▶ [Page excerpt]:
☆ ☆ ☆ ☆ ☆ ☆ ☆

CPU times: user 31.2 ms, sys: 15.6 ms, total: 46.9 ms
Wall time: 54.7 ms


Invalid configuration for LR(solver='adam') due to invalid value solver=adam.
Schema of argument solver: {
    'description': 'Algorithm for optimization problem.',
    'enum': ['newton-cg', 'lbfgs', 'liblinear', 'sag', 'saga'],
    'default': 'liblinear',
}
Value: adam


## Interactive documentation

Data scientists can interactively query the JSON Schemas of individual
operators. For example, they can find out all the hyperparameters
along with their defaults.

In [19]:
LR.hyperparam_defaults()

{'solver': 'liblinear',
 'penalty': 'l2',
 'dual': False,
 'C': 1.0,
 'tol': 0.0001,
 'fit_intercept': True,
 'intercept_scaling': 1.0,
 'class_weight': None,
 'random_state': None,
 'max_iter': 100,
 'multi_class': 'ovr',
 'verbose': 0,
 'warm_start': False,
 'n_jobs': None}

An example of a categorical hyperparameter, which JSON Schema
represents using an enum.

In [20]:
LR.hyperparam_schema('solver')

{'description': 'Algorithm for optimization problem.',
 'enum': ['newton-cg', 'lbfgs', 'liblinear', 'sag', 'saga'],
 'default': 'liblinear'}

An example of a continuous hyperparameter, which JSON Schema
represents as a number. Th `'minimum'` specifies what is valid (will
not raise an exception), whereas the `'minimumForOptimizer'` and
`'maximumForOptimizer'` specify what is relevant (a range that makes
sense for automated search tools).

In [21]:
LR.hyperparam_schema('C')

☆ ☆ ☆ ☆ ☆ ☆ ☆

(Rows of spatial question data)
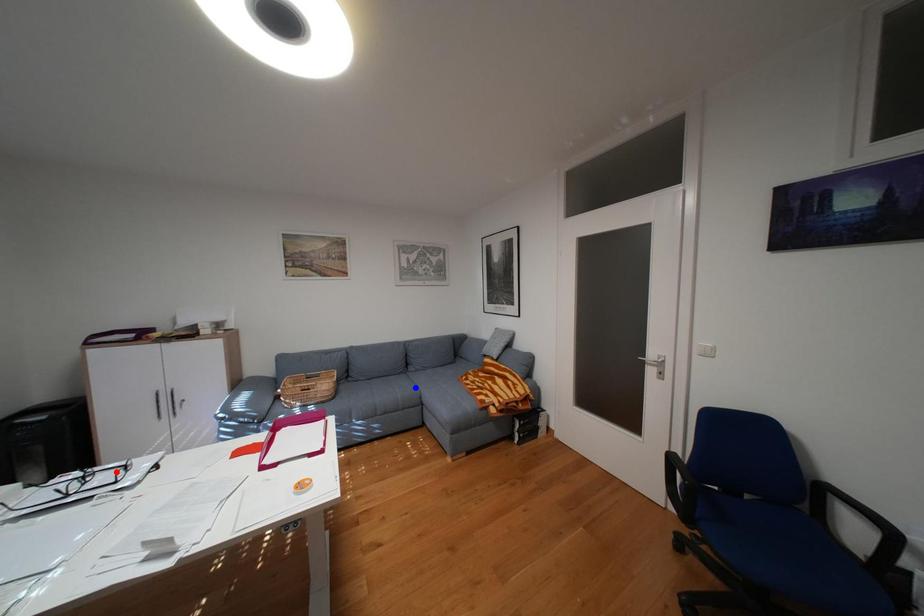
Question: Two points are marked on the image. Which point is closer to the camera?

Choices:
 (A) Blue point is closer.
 (B) Red point is closer.

Answer: (B)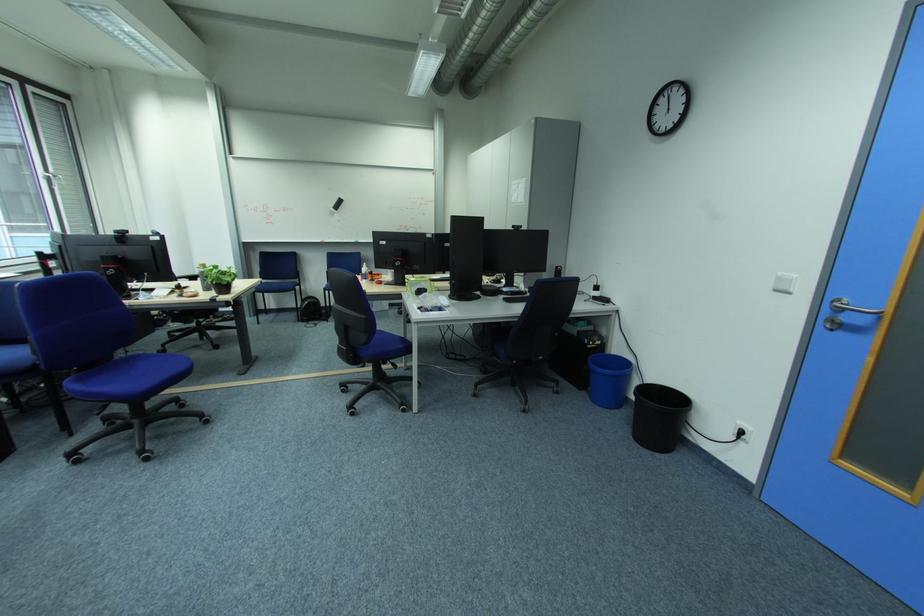
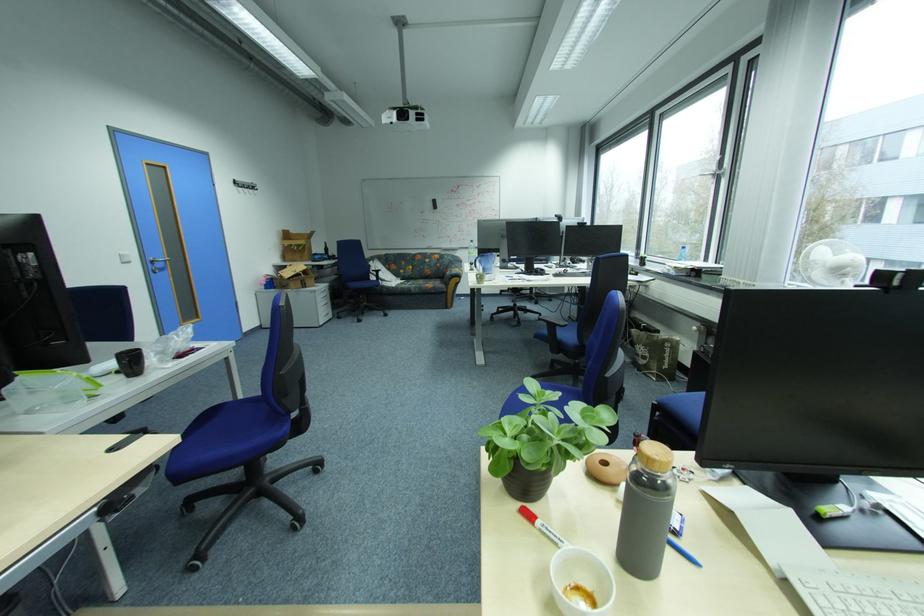
Find the pixel in the second image that matches [791,275] in the first image.

(130, 254)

☆ ☆ ☆ ☆ ☆ ☆ ☆

▶ [What is expected]:
Answer from the page excerpt on operator hyperparameter schemas:
1. Which solver value produced the invalid configuration error?
2. What default does the excerpt list for 'max_iter'?
3. What do 'minimumForOptimizer' and 'maximumForOptimizer' specify?
These records come from a separate source.

▶ [Solved problem]:
1. adam
2. 100
3. What is relevant: a range that makes sense for automated search tools.